Wednesday, May 3, 2006
Your child as co-marketer
Though MySpace has barely begun turning users into viral marketers, the New York Times reports, advertisers are creating their own social-networking sites to make that happen for themselves. They want to turn teens and 20-somethings into co-marketers, USATODAY reports. What does that mean? For as long as I've been watching this scene (nine years), I've been hearing marketers say the Net makes word-of-mouth or viral marketing a reality – an exciting prospect for marketers, because young influencers (e.g., "popular kids," gearheads, music fans, etc.) do the marketing for corporations in a way that's hugely more influential than a 30-second TV spot designed for the ultra-impersonal, very blah lowest-common-denominator.

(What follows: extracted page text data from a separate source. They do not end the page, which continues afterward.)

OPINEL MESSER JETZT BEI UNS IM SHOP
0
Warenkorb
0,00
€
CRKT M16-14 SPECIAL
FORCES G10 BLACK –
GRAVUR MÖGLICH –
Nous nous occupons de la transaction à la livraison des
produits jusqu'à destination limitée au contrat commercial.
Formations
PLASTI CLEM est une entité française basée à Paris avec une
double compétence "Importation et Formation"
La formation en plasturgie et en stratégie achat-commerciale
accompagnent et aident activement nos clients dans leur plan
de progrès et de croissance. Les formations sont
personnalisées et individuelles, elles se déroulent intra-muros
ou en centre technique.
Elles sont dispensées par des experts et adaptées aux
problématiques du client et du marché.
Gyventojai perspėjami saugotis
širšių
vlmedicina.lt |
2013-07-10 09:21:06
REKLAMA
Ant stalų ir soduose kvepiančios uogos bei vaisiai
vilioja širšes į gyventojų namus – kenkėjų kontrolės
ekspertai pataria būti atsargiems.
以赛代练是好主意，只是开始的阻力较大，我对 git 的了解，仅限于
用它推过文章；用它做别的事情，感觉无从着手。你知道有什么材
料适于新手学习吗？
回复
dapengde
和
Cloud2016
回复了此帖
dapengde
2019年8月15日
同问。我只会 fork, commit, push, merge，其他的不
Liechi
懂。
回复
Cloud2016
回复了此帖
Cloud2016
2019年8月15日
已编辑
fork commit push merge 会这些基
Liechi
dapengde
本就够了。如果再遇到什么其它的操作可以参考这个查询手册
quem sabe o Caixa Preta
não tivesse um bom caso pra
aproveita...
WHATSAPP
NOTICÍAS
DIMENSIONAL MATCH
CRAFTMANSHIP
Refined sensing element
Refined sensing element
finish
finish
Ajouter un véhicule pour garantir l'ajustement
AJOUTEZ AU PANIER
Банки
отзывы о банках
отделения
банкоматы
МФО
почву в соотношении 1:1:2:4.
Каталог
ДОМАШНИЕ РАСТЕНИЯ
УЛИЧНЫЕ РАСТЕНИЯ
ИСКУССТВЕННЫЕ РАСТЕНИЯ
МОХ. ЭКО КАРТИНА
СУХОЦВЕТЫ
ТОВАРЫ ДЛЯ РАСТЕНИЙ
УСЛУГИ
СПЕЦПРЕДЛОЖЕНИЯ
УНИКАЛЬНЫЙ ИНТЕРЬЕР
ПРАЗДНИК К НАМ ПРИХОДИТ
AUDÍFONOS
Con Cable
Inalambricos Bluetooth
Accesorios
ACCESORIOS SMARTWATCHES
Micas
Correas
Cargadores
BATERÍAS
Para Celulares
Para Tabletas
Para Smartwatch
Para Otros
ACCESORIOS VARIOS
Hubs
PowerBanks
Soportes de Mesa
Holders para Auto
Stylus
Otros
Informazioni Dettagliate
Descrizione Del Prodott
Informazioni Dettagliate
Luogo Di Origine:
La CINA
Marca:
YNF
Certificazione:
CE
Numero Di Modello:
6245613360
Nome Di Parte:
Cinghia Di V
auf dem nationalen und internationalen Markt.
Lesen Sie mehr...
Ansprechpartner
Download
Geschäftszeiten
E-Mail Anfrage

USATODAY describes some of their plans in the teens-as-co-marketers space and explains the tricky part of this (e.g., "Chevrolet recently saw the dark side with its make-your-own ad site for its new Tahoe SUV. A number of visitors created ads criticizing its fuel use and circulated them on the Internet. The company did not try to censor such sentiment"). Meanwhile, this is just further evidence that social-networking site are multiplying like rabbits - except that I can't imagine entire peer groups migrating from Xanga or MySpace to socializewithpepsi.com (or something much more cool-sounding Pepsi's interactive ad agency would come up with). This trend too will probably pass.